Ik leerde Costello in 1977 en '78 kennen via zijn eerstelingen
My Aim is True en
This Year's Model. Nou ja, kennen... Ik las lovende stukjes en een enkele keer hoorde 'm op Hilversum 3, de enige bron voor popmuziek voor een prille tiener. Aangezien er maar drie omroepen waren die hem draaiden (VARA, KRO en VPRO) en er dus maar tweeëneenhalve dag kans was dat je Costello hoorde, kwam ik hem niet vaak tegen.
Natuurlijk werd meneer Costello geleidelijk ouder en bovendien was hij te te creatief om die platen te herhalen. Gelukkig maar. Ik vond het dan ook niet verrassend dat hij geleidelijk andersklinkende muziek ging maken, al was voorganger
Almost Blue wel heul erg onverwacht anders met alle country.
Toch was ik bang dat hij heilig vuur was verloren toen een jaar later Keizerlijke Slaapkamer verscheen. Mooie titel weer, dat voordeel kreeg hij van mij meteen in die zomer van 1982! Vijf, zes jaar na mijn eerste kennismaking met Costello was mijn Engels inmiddels verbeterd, waardoor dit soort poëzie mij opviel. Van recensenten las ik enthousiaste verhalen, zo was Bart Chabot in Oor
meer dan lovend (even scrollen voor een deel van de recensie).
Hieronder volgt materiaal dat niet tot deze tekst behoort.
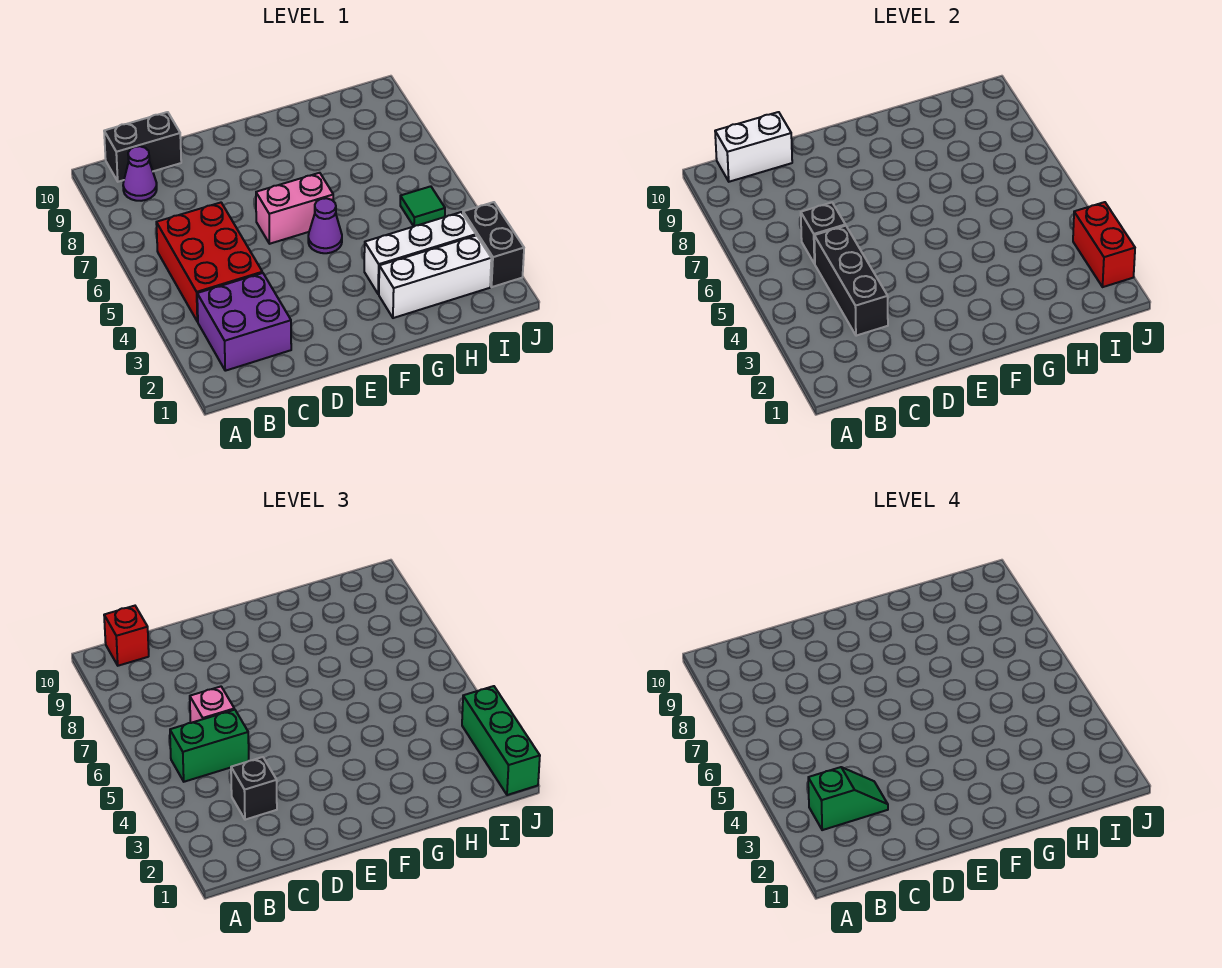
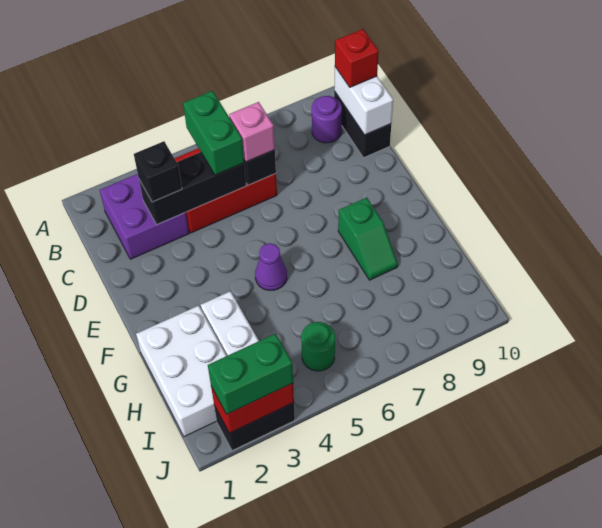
green slope B3:C3 level 4 top B -> green slope F8:G8 level 1 top F
purple cone B9 level 1 -> purple round brick B9 level 1
pink brick E6:F6 level 1 -> none
white brick G2:I2 level 1 -> white brick G1:I2 level 1
green tile I5 level 1 -> green round brick I5 level 1
green brick J1:J3 level 3 -> green brick J2:J3 level 3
Hitsingles leverde het nochtans niet op, via die weg kwam de nieuwe Costello niet binnen. Wel was de plaat een instant favoriet bij de "serieuze muziekfan", maar (sorry Held!) aan dat niveau kan ik kennelijk niet tippen. Costello's liedjes zijn bezadigder, waarbij ik de angry young Elvis node mis. Volgens Wikipedia hoorden diverse recensenten overeenkomsten met The Beatles. Tja, dan snap ik wel waarom ik afhaak: van die groep was ik nooit onder de indruk, hun muziek wist mij nooit bij de lurven te grijpen.
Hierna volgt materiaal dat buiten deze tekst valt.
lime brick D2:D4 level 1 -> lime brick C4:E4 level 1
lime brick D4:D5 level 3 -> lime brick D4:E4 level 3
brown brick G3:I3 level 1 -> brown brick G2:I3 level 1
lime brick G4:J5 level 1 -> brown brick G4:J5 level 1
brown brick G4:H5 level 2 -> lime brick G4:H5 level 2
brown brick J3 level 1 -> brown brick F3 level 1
Drie liedjes springen er nochtans uit:
Shabby Doll lijkt wat meer op zijn werk tot en met 1980 en loopt al lekker vanaf het zweverige akoestische gitaartje in het intro met weemoedige new wave; .
..And in Every Home is aangenaam met de brassband en orkestrale begeleiding - is het daarom dat er Beatlesvergelijkingen worden gemaakt?;
The Loved Ones heeft een staccatoriffje dat me aan
London Calling van The Clash doet denken, lekker energiek met bovendien een heerlijke pianopartij.
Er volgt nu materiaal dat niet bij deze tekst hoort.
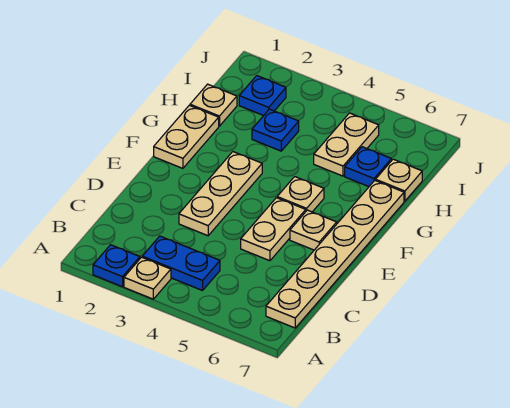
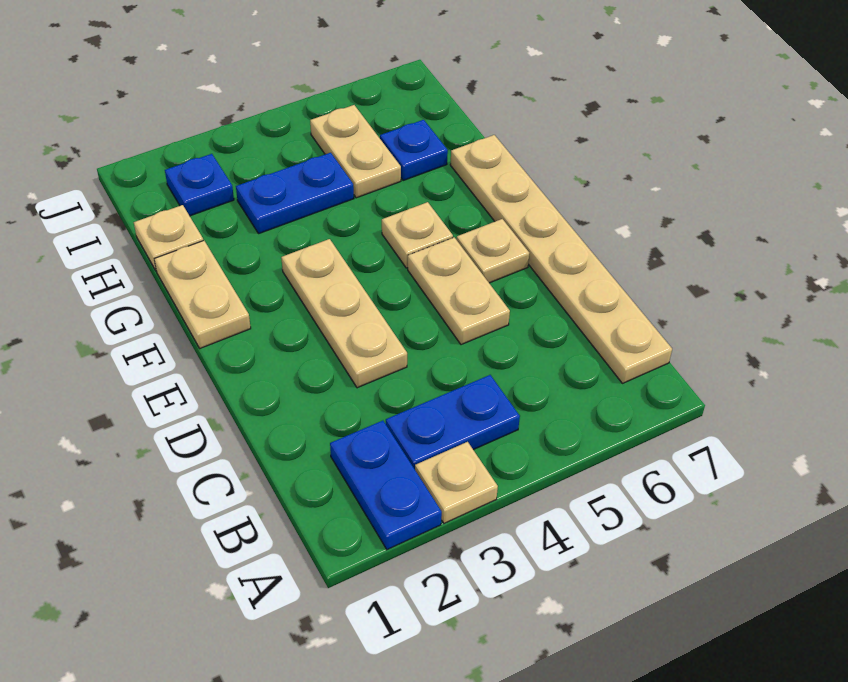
blue plate A2 level 1 -> blue plate A2:B2 level 1
blue plate H3 level 1 -> blue plate H3:H4 level 1
tan plate H7 level 1 -> none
En verder... kabbelt het door zonder dat ik ook maar iets van enthousiasme in mij bespeur. Het is niet slecht, maar ik mis de felheid van voorheen. Respect voor de man die zijn eigen gang ging en gaat, de veelschrijver die alweer een plaat met veel liedjes (deze keer vijftien) aanbood, degene die niet in de valkuil van herhaling van eerder succes viel en deze keer bovendien teksten schreef die vooral over hemzelf lijken te gaan.
Maar respect is wat anders dan geraakt worden. Dat word ik hier dus niet. Op naar opvolger
Punch the Clock, waar ik meer mee heb.